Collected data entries
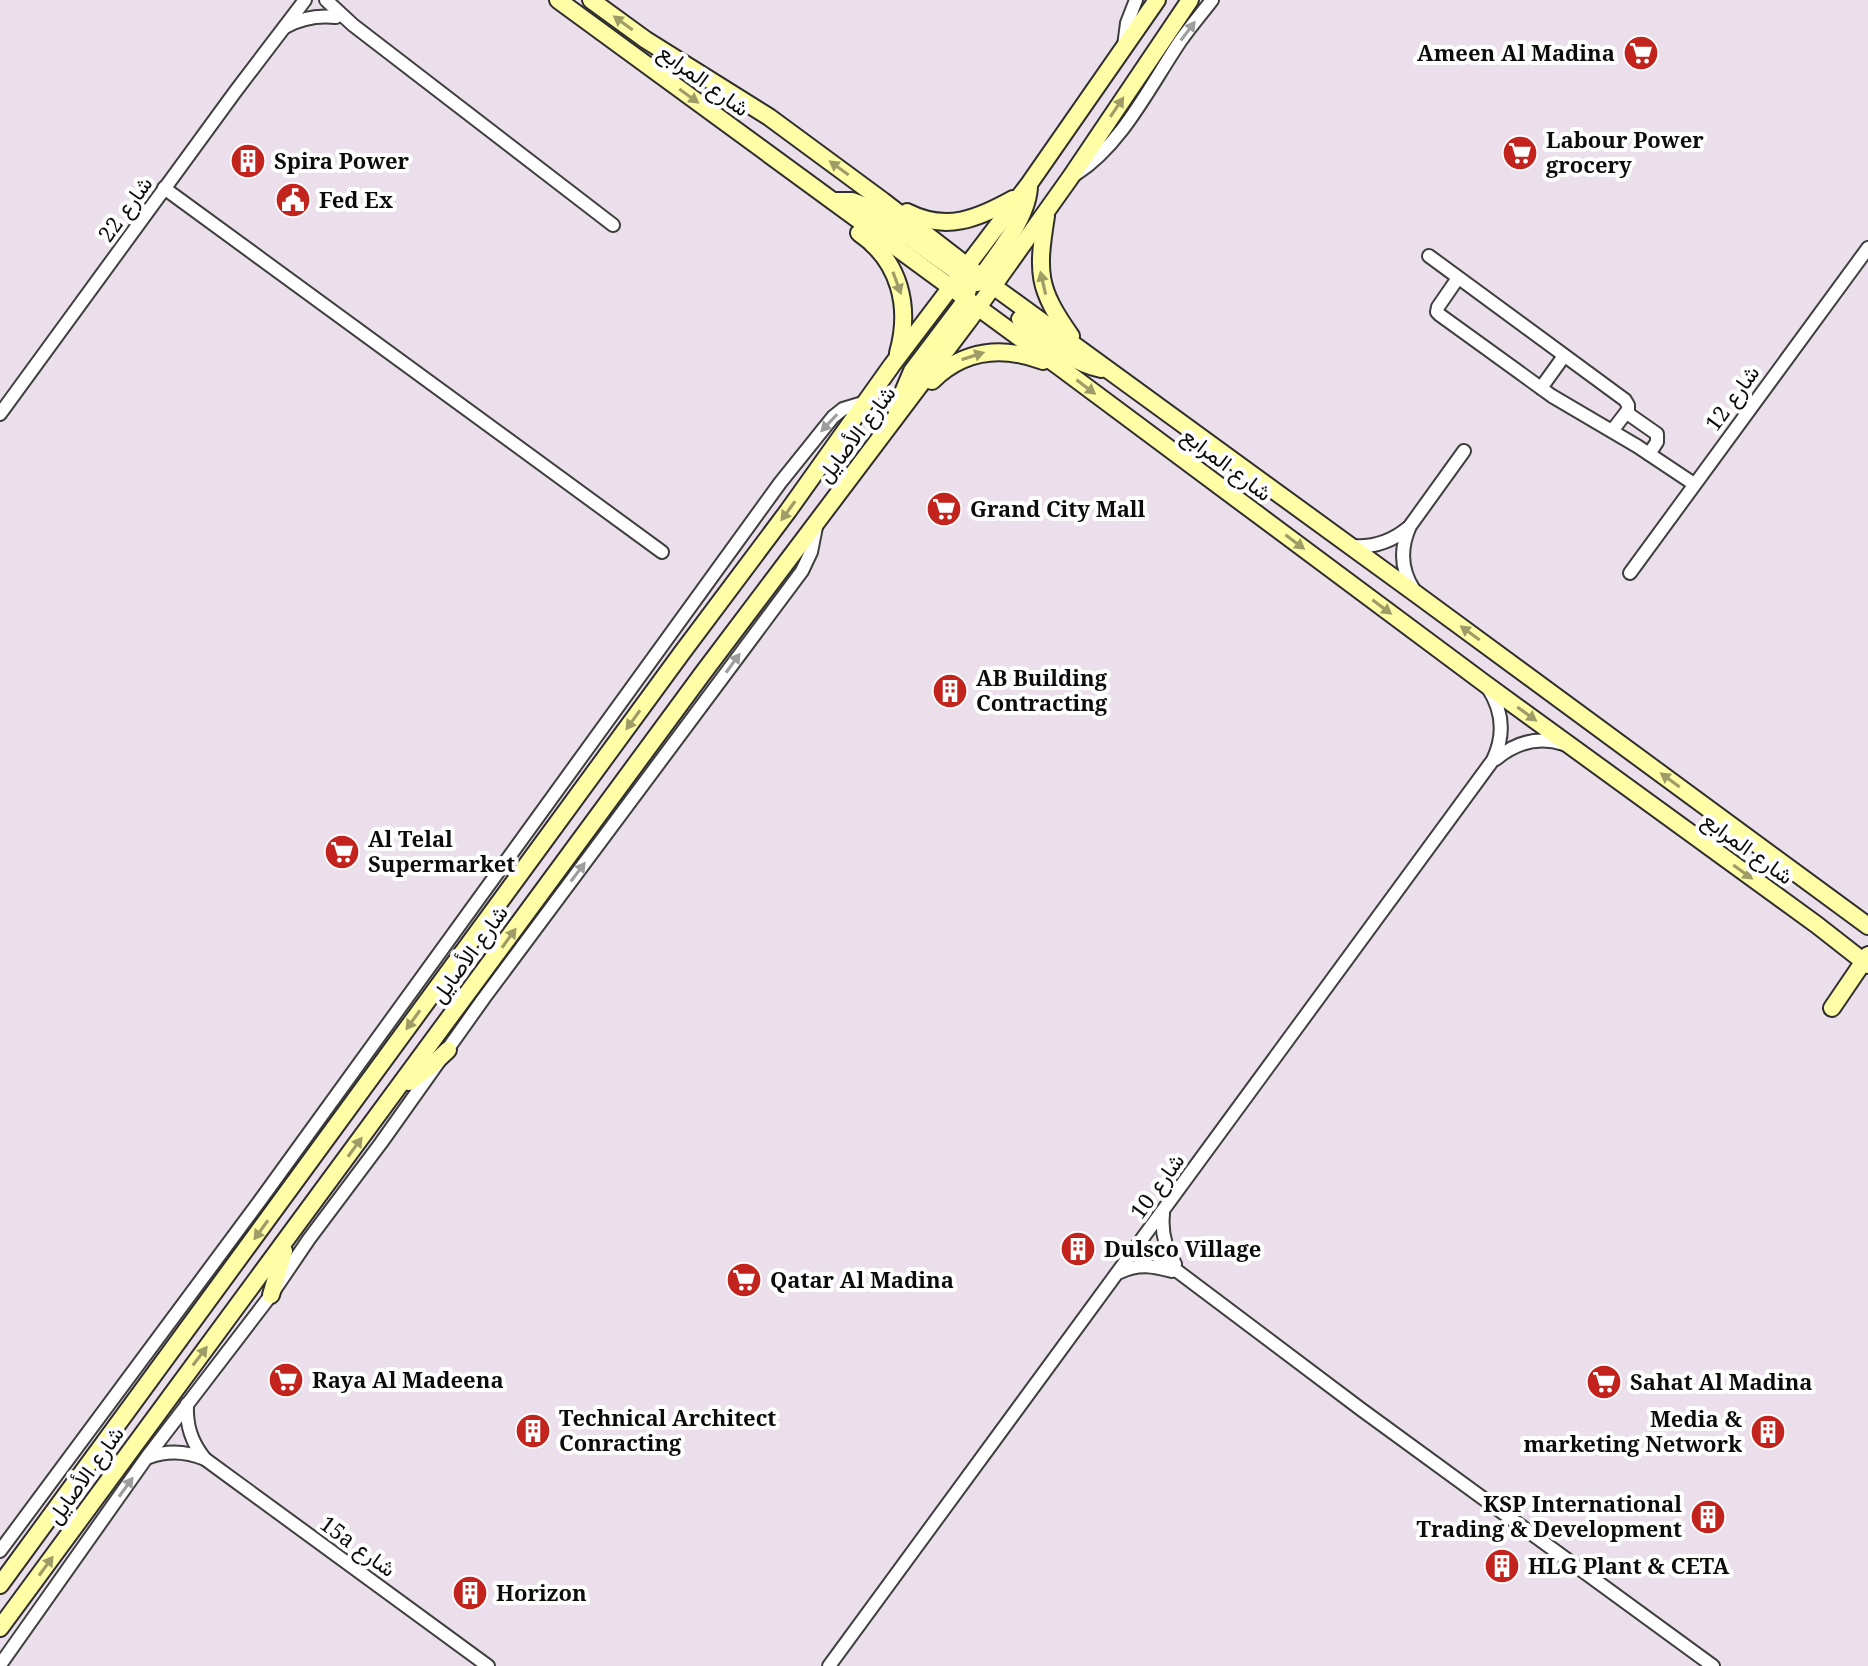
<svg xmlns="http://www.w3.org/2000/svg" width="1868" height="1666" font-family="'Noto Serif',Vazirmatn,serif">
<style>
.industrial{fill:#ebdfeb}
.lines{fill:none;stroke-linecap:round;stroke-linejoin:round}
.street-casing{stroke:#3f3f3f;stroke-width:16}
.secondary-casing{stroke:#2e2e2e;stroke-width:20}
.street{stroke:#fff;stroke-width:12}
.secondary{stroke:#fffda6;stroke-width:16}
.oneway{fill:#9e9d68}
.oneway2{fill:#9e9e9e}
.labels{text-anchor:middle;stroke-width:8;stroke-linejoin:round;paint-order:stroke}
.poi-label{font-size:22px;font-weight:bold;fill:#0c0c0c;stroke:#fff;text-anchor:start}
.street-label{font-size:22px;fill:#0c0c0c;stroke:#fff}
</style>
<rect width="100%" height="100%" fill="#fffdeb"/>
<!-- industrial -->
<rect class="industrial" x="0" y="0" width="1868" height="1666"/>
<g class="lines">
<defs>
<g id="street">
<polyline points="326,0 353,25 613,225"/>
<path d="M285 27C301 18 317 15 336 17"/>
<polyline points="1124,46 1127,23 1136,0"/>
<path d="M1076 174C1122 145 1151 84 1181 40 1191 26 1202 13 1212 0"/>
<polyline points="164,188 662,552"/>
<polyline points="1429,256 1625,400 1628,405 1628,410 1612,431"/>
<polyline points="1458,278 1438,307 1437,312 1440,315 1552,396 1637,446 1694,484"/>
<polyline points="1541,388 1564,356"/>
<polyline points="1627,413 1657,434 1657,442 1649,454"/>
<polyline points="0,414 235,92 305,0"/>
<path d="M1351 546C1373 548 1391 542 1408 528"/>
<polyline points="1630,573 1868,248"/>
<path d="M1414 590C1400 569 1400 548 1410 526L1464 451"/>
<path d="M1496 759C1516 742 1538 736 1564 744"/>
<path d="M1163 1214C1161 1233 1165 1248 1175 1264"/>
<polyline points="1140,1243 1362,1410 1713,1666"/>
<path d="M1120 1272C1139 1263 1153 1266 1172 1271"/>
<path d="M187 1404C186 1425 191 1442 205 1459"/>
<path d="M149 1457C168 1450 186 1451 205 1459L488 1666"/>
<polyline points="0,1551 259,1202 780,483 833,417 843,409 866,402"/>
<polyline points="0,1665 147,1457 271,1295 309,1239 381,1143 484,998 802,571 811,552 817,522"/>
<path d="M829 1666 1493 760C1505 735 1503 711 1488 688"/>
</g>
<g id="secondary">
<polyline points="558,0 1061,368 1484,683 1817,925 1868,965"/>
<polyline points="591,0 646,40 769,117 883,201 993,286 1419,596 1868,926"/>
<polyline points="833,201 852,201 865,206 970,281"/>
<path d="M907 212C946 232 977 219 1013 199"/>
<path d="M1046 216C1037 273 1037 288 1071 336"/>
<path d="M859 233C900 261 911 307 898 353"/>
<path d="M977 283C995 256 1029 218 1029 185"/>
<path d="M1020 319C1045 338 1070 363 1101 369"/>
<path d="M932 381C964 349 1003 346 1043 361"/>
<polyline points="896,409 912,371 962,305 968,290"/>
<polyline points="1832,1008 1868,955"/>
<polyline points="409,1082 432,1065 448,1050"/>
<polyline points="271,1295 284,1251"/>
<polyline points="0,1585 681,654 788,511 892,365 1029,184 1157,0"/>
<polyline points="0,1628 703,673 969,320 1070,178 1190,0"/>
</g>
</defs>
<!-- street casing -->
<use href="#street" class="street-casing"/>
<!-- secondary casing -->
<use href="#secondary" class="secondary-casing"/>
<!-- street -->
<use href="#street" class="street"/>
<!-- secondary -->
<use href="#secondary" class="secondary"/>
</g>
<!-- one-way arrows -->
<defs><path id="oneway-solid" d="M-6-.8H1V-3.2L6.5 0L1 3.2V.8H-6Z" transform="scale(2)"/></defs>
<g class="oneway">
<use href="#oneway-solid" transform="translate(623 23) rotate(-144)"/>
<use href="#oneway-solid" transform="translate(689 96) rotate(36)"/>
<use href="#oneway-solid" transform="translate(1117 107) rotate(-56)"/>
<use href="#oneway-solid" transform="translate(839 168) rotate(-144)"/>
<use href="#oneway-solid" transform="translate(897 283) rotate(70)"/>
<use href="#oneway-solid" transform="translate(1043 283) rotate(-103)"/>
<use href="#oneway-solid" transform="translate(973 356) rotate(-18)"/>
<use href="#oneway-solid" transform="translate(1086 387) rotate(37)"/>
<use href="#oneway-solid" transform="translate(788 511) rotate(126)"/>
<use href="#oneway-solid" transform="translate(1295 542) rotate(37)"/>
<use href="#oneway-solid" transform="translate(1382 607) rotate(37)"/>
<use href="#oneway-solid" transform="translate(1470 633) rotate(-144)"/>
<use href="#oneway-solid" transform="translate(1527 714) rotate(36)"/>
<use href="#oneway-solid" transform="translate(633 720) rotate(126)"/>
<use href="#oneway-solid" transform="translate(1670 780) rotate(-144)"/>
<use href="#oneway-solid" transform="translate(1743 872) rotate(36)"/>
<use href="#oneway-solid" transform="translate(509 938) rotate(-54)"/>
<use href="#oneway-solid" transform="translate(413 1020) rotate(126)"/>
<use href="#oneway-solid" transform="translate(355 1147) rotate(-54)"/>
<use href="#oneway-solid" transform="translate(261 1230) rotate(126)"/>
<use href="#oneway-solid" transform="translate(200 1356) rotate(-53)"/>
<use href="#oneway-solid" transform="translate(46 1566) rotate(-54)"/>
</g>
<g class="oneway2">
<use href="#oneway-solid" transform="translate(1188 31) rotate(-53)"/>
<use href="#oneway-solid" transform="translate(829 423) rotate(133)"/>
<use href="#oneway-solid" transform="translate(733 663) rotate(-54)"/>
<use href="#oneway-solid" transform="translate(578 872) rotate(-53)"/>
<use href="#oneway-solid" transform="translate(126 1487) rotate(-54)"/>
</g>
<!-- icons -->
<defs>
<symbol id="supermarket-disc" viewBox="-11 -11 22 22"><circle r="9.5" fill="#c3231d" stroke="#fff"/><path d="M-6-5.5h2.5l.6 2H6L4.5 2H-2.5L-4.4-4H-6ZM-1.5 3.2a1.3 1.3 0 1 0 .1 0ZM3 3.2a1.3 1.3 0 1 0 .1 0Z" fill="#fff"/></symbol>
<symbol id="building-disc" viewBox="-11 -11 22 22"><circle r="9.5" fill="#c3231d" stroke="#fff"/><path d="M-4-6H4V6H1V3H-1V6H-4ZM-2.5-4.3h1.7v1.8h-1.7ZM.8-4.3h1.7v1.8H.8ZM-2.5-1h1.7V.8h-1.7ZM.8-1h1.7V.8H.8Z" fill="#fff"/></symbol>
<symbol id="civic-disc" viewBox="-11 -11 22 22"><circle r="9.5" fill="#c3231d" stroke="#fff"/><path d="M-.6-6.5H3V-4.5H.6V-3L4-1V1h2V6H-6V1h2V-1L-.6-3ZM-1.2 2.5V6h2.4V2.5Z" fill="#fff"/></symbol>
</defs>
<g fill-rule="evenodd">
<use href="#supermarket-disc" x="1621" y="33" width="40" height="40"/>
<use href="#supermarket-disc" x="1500" y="133" width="40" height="40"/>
<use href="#building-disc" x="228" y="141" width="40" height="40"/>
<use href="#civic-disc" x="273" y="180" width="40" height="40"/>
<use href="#supermarket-disc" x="924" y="489" width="40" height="40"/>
<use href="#building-disc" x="930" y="671" width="40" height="40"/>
<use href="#supermarket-disc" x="322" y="832" width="40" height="40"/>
<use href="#building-disc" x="1058" y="1229" width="40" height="40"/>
<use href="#supermarket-disc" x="724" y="1260" width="40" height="40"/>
<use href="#supermarket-disc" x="266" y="1360" width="40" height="40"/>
<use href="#supermarket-disc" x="1584" y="1362" width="40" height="40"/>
<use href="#building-disc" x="513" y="1411" width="40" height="40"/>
<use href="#building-disc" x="1748" y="1412" width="40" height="40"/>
<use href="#building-disc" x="1688" y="1497" width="40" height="40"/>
<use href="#building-disc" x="1482" y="1546" width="40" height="40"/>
<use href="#building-disc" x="450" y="1573" width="40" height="40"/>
</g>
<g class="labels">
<!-- poi labels -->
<g class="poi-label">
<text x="1615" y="61" text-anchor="end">Ameen Al Madina</text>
<text x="1546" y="148">Labour Power<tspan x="1546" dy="25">grocery</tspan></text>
<text x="274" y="169">Spira Power</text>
<text x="319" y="208">Fed Ex</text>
<text x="970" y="517">Grand City Mall</text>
<text x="976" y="686">AB Building<tspan x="976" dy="25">Contracting</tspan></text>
<text x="368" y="847">Al Telal<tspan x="368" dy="25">Supermarket</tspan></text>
<text x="1104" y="1257">Dulsco Village</text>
<text x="770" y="1288">Qatar Al Madina</text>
<text x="312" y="1388">Raya Al Madeena</text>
<text x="1630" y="1390">Sahat Al Madina</text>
<text x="559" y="1426">Technical Architect<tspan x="559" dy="25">Conracting</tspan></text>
<text x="1742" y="1427" text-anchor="end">Media &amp;<tspan x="1742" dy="25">marketing Network</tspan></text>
<text x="1682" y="1512" text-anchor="end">KSP International<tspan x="1682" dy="25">Trading &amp; Development</tspan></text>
<text x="1528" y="1574">HLG Plant &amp; CETA</text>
<text x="496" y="1601">Horizon</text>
</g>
<!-- street labels -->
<g class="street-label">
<text transform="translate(704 80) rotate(36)" y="8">شارع المرابع</text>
<text transform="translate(125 209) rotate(-54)" y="8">شارع 22</text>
<text transform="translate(1732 398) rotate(-54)" y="8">شارع 12</text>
<text transform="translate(856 434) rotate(-53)" y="8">شارع الأصايل</text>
<text transform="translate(1227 464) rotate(37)" y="8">شارع المرابع</text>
<text transform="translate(1748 848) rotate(36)" y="8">شارع المرابع</text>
<text transform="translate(469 954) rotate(-54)" y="8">شارع الأصايل</text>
<text transform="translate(1157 1186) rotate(-54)" y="8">شارع 10</text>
<text transform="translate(85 1475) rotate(-54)" y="8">شارع الأصايل</text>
<text transform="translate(358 1546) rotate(36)" y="8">15a شارع</text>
</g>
</g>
</svg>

**Required work:** Checking each line above, count the ones that hold the word "casing" and state the total alone.

**Written answer:** 6